Introduction: Currently many centers transplant HCV positive (+) donor kidneys into HCV+ recipients.  Directed donation of HCV+ organs reduces the wait time to transplantation.  Direct acting antiviral (DAA) therapy has the ability to cure HCV infection.  Some have suggested that treatment of HCV+ wait listed patients be deferred with the hope that earlier transplantation will provide better outcomes than early DAA therapy.  However there are not enough organs to guarantee prompt transplantation for the current wait list of infected candidates.  If you are on the list is it better to wait or be treated early with DAA therapy?
Materials and Methods:  A Markov medical decision analysis model was created to compare the overall outcomes of delay DAA therapy (Option 1) to immediate DAA therapy (Option 2) in wait listed HCV+ patients.  Option 1 patients could receive either HCV+ or HCV- kidney and be treated at the time of transplantation, Option 2 would receive only HCV- organs. US mortality rates for adult wait-listed, functioning transplant and dialysis (failed transplant) cohorts and graft survival rates were used (baseline case age 50). The perspective was the patient, time horizon 50 years, and time 0 was wait listing date.  DAA therapy resulted in cure.  Relative mortality risk (RR) in HCV+ patients was 1.29 (1.11-1.79) compared to non-infected HCV- US patients. Treatment reduced RR of death by 65% (0.5-0.8).
Results and Discussion: Option 1 patients were modeled to be transplanted 1 year earlier with a higher cumulative transplant incidence (60% versus 54% for Option 2) (Figure 1).  Despite this, Option 2 provided 0.43 (95% CI, 0.38, 0.49) more life years than Option 1.  The Tornado plot (Figure 2) shows the differences between Option 1 and 2 for the key variables.  Over the range of most variables Option 2 provided more added (incremental) life years than Option 1, except in situations of a very low associated mortality with HCV infection and regions with much greater access to HCV+ organs (Figure 3).  The findings were the same for younger (age 30) and older recipients (age 65). Including quality of life scores and calculating QALYS resulted in similar conclusions.

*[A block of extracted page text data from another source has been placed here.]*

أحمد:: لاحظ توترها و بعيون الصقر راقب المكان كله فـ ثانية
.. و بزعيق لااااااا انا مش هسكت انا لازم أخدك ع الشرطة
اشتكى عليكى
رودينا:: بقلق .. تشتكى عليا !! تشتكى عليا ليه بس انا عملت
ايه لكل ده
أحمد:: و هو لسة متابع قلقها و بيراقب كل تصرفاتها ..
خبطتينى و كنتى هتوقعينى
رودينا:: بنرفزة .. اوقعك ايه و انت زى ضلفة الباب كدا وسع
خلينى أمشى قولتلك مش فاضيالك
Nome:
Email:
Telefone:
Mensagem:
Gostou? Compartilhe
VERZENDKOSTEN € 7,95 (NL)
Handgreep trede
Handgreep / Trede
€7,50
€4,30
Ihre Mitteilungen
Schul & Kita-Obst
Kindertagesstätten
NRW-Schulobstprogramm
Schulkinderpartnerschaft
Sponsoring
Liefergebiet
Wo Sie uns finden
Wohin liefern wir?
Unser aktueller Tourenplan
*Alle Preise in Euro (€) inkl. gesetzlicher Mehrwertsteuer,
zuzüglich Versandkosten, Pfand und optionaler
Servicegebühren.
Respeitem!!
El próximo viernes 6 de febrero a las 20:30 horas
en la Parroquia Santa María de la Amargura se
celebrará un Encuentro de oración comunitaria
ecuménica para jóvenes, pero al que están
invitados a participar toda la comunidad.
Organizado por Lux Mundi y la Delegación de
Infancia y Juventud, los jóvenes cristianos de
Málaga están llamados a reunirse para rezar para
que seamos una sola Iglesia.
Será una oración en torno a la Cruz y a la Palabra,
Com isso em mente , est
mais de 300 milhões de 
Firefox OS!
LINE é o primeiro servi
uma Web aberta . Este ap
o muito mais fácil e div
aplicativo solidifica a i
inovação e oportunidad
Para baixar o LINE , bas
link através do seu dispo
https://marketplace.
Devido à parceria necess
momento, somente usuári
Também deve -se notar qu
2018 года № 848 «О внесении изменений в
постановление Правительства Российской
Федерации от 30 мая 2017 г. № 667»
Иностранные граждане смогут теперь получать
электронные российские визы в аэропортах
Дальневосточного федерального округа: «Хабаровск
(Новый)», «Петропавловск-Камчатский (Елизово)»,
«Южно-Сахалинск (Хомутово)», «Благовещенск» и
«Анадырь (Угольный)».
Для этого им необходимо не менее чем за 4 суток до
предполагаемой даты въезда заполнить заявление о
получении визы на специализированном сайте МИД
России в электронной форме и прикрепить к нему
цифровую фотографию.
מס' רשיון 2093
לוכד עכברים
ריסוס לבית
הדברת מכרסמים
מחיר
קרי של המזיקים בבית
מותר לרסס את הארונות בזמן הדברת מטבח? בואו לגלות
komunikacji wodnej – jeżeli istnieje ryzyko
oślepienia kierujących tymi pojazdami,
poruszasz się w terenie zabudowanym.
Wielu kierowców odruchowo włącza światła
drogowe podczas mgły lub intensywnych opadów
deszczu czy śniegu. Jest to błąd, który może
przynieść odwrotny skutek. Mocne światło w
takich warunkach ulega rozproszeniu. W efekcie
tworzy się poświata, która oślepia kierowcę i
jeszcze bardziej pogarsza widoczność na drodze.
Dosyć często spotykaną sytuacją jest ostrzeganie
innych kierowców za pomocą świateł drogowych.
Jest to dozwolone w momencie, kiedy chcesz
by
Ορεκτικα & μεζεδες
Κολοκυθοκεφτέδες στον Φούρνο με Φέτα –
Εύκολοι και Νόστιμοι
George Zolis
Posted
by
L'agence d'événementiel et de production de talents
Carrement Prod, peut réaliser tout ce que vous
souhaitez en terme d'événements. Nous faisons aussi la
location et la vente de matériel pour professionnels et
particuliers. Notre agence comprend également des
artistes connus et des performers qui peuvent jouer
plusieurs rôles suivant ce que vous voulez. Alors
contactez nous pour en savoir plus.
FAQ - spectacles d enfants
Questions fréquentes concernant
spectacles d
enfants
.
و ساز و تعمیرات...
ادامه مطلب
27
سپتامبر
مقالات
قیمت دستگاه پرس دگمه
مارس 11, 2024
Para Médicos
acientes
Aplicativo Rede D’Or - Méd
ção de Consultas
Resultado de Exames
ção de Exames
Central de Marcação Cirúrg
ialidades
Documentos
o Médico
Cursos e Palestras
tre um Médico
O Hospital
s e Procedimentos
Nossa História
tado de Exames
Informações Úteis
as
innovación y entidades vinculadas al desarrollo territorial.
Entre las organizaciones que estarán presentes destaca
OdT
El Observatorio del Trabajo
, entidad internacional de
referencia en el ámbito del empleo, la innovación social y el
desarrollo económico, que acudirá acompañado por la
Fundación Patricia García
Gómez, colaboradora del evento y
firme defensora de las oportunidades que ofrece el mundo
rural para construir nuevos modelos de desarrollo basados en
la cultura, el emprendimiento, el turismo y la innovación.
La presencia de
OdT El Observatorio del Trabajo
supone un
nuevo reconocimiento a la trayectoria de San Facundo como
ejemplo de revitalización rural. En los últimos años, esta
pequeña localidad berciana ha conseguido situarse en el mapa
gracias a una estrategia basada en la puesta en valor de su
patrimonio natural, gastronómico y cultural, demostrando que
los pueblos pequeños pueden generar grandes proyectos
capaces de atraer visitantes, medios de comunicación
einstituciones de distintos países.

The best option from an individual patient’s perspective will differ by region and candidate. Early transplantation does not always overcome the excess risk of delayed HCV treatment. Early treatment with DAA should be considered in regions with relatively high demand (many on the wait list with HCV) but low supply of HCV+ organs or if there is a higher chance that delay will result in significant burden of disease associated mortality.